For more information on the modes, see the [Jina Reader documentation](https://jina.ai/reader/).
- `api_key`: The Jina API key. It can be explicitly provided or automatically read from the
environment variable JINA_API_KEY (recommended).
- `json_response`: Controls the response format from the Jina Reader API.
If `True`, requests a JSON response, resulting in Documents with rich structured metadata.
If `False`, requests a raw response, resulting in one Document with minimal metadata.

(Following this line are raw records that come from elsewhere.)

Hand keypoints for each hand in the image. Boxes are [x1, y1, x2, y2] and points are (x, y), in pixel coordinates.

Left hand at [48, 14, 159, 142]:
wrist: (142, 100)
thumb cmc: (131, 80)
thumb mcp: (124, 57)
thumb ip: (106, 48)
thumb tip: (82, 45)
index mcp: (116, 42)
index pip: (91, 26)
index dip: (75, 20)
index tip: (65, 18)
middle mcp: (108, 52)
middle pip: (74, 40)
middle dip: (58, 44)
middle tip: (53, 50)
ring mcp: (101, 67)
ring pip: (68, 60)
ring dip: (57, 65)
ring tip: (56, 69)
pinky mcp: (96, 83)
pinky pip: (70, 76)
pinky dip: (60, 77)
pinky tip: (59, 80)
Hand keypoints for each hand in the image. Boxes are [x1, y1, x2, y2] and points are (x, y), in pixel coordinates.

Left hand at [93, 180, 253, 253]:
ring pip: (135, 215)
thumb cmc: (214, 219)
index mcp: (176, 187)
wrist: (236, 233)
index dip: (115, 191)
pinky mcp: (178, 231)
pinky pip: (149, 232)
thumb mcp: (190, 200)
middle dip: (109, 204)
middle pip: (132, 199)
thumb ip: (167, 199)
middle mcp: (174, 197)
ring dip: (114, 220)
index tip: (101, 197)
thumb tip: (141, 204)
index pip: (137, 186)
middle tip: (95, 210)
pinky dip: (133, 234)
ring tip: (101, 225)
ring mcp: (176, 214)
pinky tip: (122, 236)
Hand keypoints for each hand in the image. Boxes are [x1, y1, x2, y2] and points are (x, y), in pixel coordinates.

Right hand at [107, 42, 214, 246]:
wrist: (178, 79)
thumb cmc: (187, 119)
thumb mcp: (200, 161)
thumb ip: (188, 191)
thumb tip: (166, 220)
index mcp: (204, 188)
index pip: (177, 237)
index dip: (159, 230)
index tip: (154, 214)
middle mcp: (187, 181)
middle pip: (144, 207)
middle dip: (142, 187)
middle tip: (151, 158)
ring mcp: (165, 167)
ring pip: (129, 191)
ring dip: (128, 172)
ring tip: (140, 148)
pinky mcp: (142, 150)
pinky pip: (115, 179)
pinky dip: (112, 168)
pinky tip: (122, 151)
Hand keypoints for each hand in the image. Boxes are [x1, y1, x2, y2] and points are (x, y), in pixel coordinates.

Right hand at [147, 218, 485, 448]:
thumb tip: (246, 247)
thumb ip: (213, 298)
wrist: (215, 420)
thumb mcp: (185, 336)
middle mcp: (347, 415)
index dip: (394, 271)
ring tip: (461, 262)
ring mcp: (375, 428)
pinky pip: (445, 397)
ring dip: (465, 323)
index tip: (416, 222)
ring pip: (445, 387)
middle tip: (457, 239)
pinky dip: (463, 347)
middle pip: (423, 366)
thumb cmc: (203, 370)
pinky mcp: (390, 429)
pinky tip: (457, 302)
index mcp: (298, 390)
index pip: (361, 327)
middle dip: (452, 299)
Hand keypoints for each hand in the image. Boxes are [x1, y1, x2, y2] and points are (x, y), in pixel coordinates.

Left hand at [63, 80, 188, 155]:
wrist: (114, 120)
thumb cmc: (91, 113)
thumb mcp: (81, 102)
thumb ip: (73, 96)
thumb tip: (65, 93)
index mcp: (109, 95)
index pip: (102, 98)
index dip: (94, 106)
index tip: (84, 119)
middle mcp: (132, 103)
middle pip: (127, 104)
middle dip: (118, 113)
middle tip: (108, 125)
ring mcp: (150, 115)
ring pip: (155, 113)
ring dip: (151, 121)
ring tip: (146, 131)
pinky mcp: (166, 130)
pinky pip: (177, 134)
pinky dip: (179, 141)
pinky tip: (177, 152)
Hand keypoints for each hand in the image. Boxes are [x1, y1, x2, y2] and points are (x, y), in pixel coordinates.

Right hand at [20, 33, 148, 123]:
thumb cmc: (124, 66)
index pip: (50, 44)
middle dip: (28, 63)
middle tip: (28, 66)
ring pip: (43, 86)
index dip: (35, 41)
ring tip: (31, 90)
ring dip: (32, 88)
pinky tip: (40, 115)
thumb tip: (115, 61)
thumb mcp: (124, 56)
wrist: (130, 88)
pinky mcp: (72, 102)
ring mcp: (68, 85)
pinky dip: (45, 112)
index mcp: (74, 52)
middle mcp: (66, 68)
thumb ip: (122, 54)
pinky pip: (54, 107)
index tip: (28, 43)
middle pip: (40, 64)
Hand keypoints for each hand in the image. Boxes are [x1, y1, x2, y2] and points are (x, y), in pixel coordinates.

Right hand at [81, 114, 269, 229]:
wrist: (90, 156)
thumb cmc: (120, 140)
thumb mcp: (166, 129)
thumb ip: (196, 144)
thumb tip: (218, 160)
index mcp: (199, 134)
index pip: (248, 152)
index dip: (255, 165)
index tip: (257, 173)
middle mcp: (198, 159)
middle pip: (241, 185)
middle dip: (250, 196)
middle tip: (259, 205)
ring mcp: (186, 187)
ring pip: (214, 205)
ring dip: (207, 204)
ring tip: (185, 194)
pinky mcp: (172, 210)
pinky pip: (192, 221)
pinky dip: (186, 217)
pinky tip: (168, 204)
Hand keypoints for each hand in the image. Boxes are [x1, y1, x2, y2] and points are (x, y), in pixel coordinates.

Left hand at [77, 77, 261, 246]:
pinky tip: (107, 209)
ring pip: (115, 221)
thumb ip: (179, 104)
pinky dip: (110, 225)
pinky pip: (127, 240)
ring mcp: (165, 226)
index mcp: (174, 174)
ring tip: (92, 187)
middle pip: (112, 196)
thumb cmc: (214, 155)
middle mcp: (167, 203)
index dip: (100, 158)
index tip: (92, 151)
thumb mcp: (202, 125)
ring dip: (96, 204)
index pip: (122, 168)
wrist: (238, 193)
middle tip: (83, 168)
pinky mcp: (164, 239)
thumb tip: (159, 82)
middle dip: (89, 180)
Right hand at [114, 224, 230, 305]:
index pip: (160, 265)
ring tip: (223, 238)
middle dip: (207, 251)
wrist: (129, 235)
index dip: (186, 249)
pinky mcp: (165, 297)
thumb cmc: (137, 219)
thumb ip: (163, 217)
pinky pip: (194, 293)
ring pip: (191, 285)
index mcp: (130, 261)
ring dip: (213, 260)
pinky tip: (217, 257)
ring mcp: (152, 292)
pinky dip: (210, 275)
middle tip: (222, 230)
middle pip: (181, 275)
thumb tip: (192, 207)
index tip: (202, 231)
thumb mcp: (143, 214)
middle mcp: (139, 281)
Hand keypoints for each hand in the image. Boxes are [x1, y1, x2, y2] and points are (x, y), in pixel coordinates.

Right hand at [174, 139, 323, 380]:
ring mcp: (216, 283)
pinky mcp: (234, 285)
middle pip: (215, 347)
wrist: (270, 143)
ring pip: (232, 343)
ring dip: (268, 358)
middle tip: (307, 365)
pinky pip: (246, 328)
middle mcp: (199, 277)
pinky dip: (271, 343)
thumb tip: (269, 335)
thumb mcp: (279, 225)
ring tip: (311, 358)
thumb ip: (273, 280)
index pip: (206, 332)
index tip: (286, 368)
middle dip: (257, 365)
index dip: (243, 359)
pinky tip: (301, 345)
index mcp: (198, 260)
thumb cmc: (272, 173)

<a id="haystack_integrations.components.connectors.jina.reader.JinaReaderConnector.to_dict"></a>

#### JinaReaderConnector.to\_dict

```python
def to_dict() -> Dict[str, Any]
```

Serializes the component to a dictionary.

**Returns**:

Dictionary with serialized data.

<a id="haystack_integrations.components.connectors.jina.reader.JinaReaderConnector.from_dict"></a>

#### JinaReaderConnector.from\_dict

```python
@classmethod
def from_dict(cls, data: Dict[str, Any]) -> "JinaReaderConnector"
```

Deserializes the component from a dictionary.

**Arguments**:

- `data`: Dictionary to deserialize from.

**Returns**:

Deserialized component.

<a id="haystack_integrations.components.connectors.jina.reader.JinaReaderConnector.run"></a>

#### JinaReaderConnector.run

```python
@component.output_types(documents=List[Document])
def run(query: str,
        headers: Optional[Dict[str, str]] = None) -> Dict[str, List[Document]]
```

Process the query/URL using the Jina AI reader service.

**Arguments**:

- `query`: The query string or URL to process.
- `headers`: Optional headers to include in the request for customization. Refer to the
[Jina Reader documentation](https://jina.ai/reader/) for more information.

**Returns**:

A dictionary with the following keys:
- `documents`: A list of `Document` objects.